I’m in my 5th (I think) round of the whole30. It’s day 12 and the things I want to eat are hitting me strong. It’s hard!
Yeah, I know, having a baby is hard. Running a marathon is hard.
So eating strict paleo shouldn’t be hard right?
Well, it’s not hard in the sense of me choosing the right foods and cooking my food every day.
The mental game is HARD. I wake up wanting French toast and biscuits and gravy. I go about my day wanting yogurt and cheese. Then I go to sleep wishing I could smash an entire large pizza and a pitcher of beer.
The days 11-13 are probably the hardest for me because I’m getting burnt out on eggs and broccoli. While at work I smell popcorn and Starbucks and can’t help but want to just inhale it all.
Then I get ready for the shower, catch a glimpse in the mirror ::shudder:: and remember why I’m doing this. My body is important. Do I want to lose weight? You bet I do. But more importantly I want to feel healthy. My health means I am the best I can be for my kiddos. If I’m not on point, I’ll miss out on the best parts of their lives.
Now throw up a little prayer and encourage me to finish this out. I’m half way done and I CAN DO THIS.
Pizza, we will meet again.
I’ve fallen off the wagon. The health wagon!
I have been SO busy lately… that plus the social life I’ve been enjoying (with WAY too much fried food), has caused me to slip into old habits.
Yes those are excuses. I’ve taken the easy route to life, folded to the unhealthy foods that tempt me.
Now I’m ready. I know I’ve said that before but this is real life. I cannot let my pants get tight. I am in a size 16 (not just old navy sizes either haha) pants…and I started at a size 24.
I can do it. I just need the support and motivation.
March 1st means whole 30 round 4. An entire month where I have no holidays to celebrate, no birthdays to attend, no reason not to be on track.
I got this! Hubby is on board too!
Who is with me!!!!!
I have realized that food is not controlling me like I once thought. I actually completed a whole30 during the holiday season!! My friends and family respected the fact that I’m striving for health and didn’t tempt me with a ton of goodies!
I was able to bake cookies with my kiddos and not indulge in them until now! (Freezing cookies helps!). I still attended the holiday gatherings and ate before or after them instead of eating the junk I didn’t need!
Was it hard? Yes. Every day. But you know that feeling of the success you feel when you step on the scale or put on pants that are way too big?? I needed that. And I achieved it!
Starting weight was 218.6.
I ended my thirty days praying to baby Jesus that my weight would finally start with a 1 again. It’s been over 5 years since it has started with a one!!!!

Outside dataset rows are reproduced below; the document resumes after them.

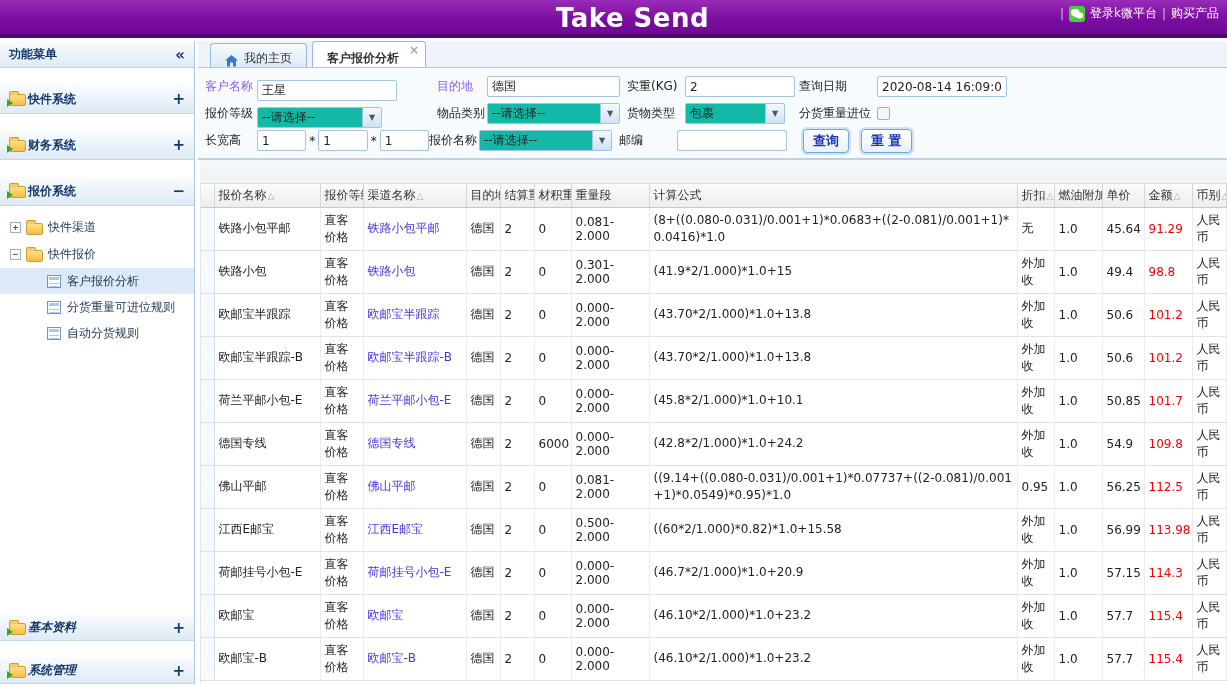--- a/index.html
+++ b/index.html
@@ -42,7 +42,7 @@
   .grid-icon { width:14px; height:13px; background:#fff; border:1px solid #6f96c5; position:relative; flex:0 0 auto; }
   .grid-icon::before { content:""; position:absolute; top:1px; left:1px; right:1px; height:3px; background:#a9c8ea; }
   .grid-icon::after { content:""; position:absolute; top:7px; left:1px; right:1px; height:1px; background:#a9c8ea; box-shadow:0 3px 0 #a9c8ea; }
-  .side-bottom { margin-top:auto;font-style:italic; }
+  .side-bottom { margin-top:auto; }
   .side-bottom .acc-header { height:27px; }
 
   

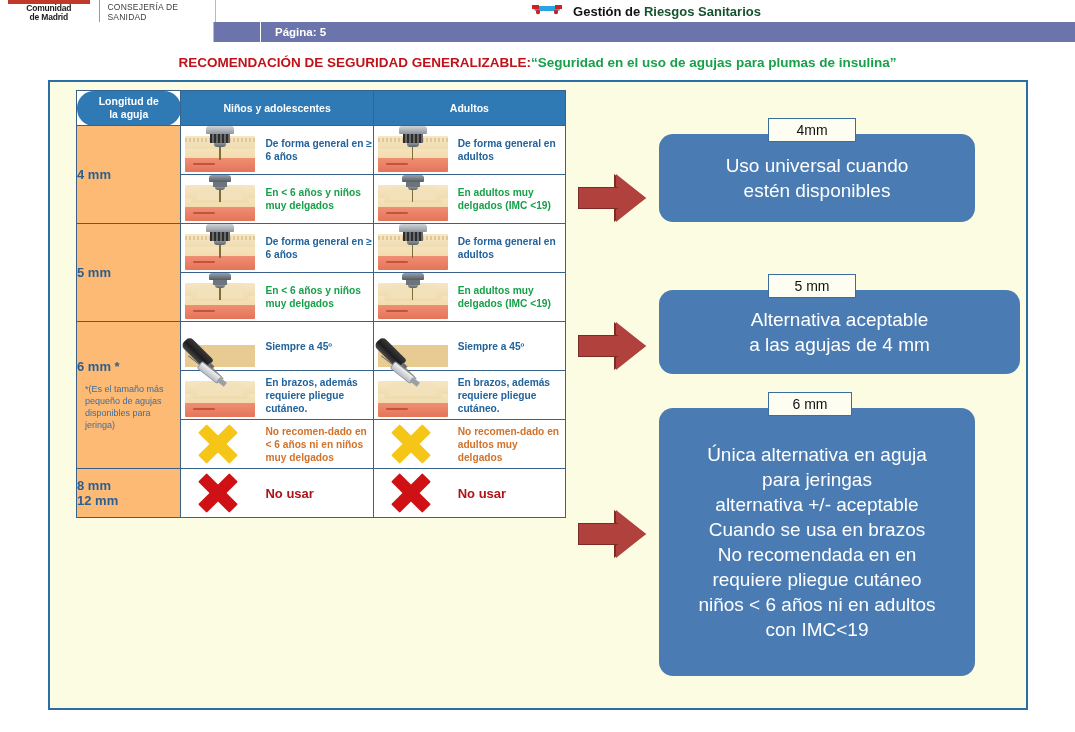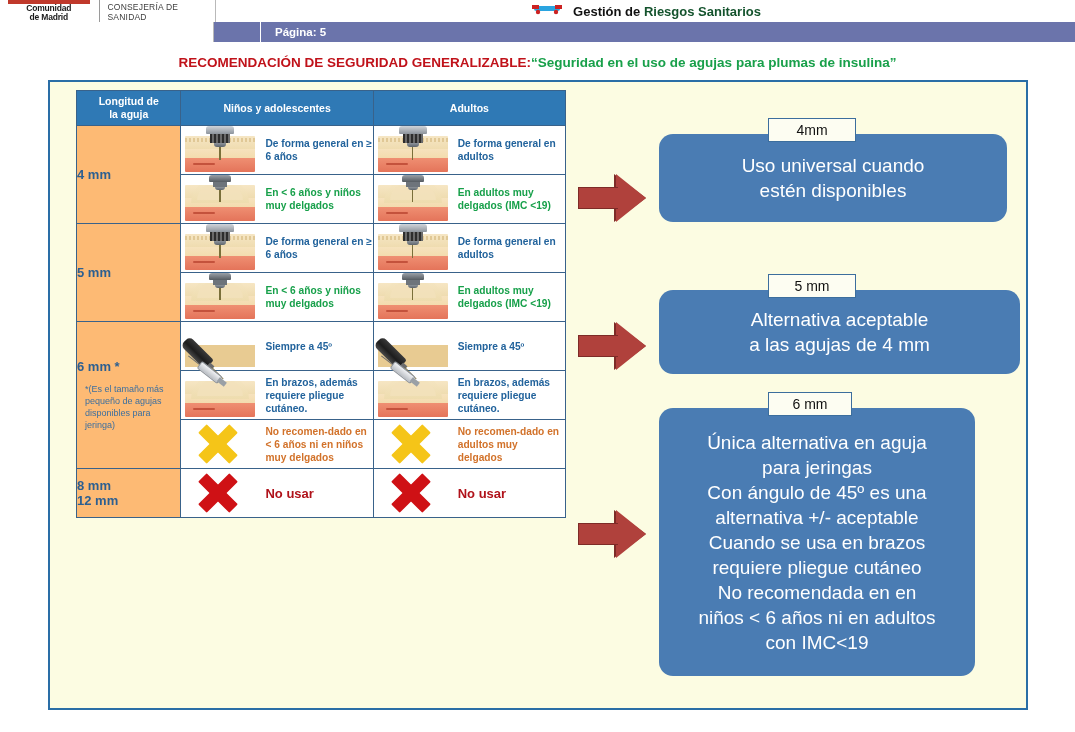--- a/index.html
+++ b/index.html
@@ -61,7 +61,7 @@
   #needle-table td,#needle-table th{border:1px solid #39628a;padding:0;}
   #needle-table thead th{background:#2f79b5;color:#ffffff;font-size:10.5px;
       font-weight:bold;height:34px;line-height:13px;text-align:center;}
-  th.col-len{width:104px;}
+  th.col-len{width:104px;border-radius:17px;}
   th.col-kid{width:192px;}
   th.col-adult{width:192px;}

Ending weight was 199.4!!!!!!!
I literally cried when I saw it.
I CAN do this. My next goal is 32 more pounds and I will reach my 100 pounds lost.
Here is a before and after pic comparison. I think I’ll need a new tank top soon. Lol 😉
Please continue to check on me friends. I love the support and encouragement. I cannot be successful without you guys!
Until next time!
Wow it’s been a few weeks since I blogged last.
I got into a funk (aka too much crap food) and decided to do a third round of the whole30 program. I did attempt this a month or so ago, but fell off the wagon quick thanks to my busy lifestyle and my mental failure I had.
So I said to myself, “Hey why don’t I try this now?”… This was December 6th…. meaning I would be doing a whole30 during the holidays.
December 8th was day one, and here I am 15 days later still going strong.
Since I started, I’ve baked cookies with my kiddos, turned down work treats, and sat and watched my family enjoy pizza and Wendy’s. It’s pretty hard seeing all the holiday goodies I’ve had to resist, but the fact that I feel awesome (and hopefully losing weight) while doing this right now is keeping me going!
This round I am also running with a couch to 5k program and dabbling into the weightlifting world.
My ultimate goal by the new year is to have my weight start with a 1. I weighed in for my whole30 at 218.
Wish me luck!!!
So I have been so busy lately with work and life, I haven’t had a chance to blog!
I’ve recently started the couch to 5k app on my phone. It’s a program designed to help ease you into running a 5k. I used to run before I had kiddos and I must say, this program is awesome!
I’m at week 4 right now, (out of the 9 week program) and I feel like I could actually do this!
I haven’t been 100% paleo with my eating, but I am starting to make better choices when it comes down to it. My portions are a lot smaller too!
One step at a time!
I’m in this small challenge with a friend who is also on a weight loss journey, to lose about 14 pounds by January 1st. We would both hit the milestone of being under 200! I haven’t been that thin since 2005… 😉
Weight loss is a whole lot easier when you have support so I totally recommend grabbing a buddy and attempting it together!!
I guess that’s all of the updates I have for now. Wish me luck on these next few pounds!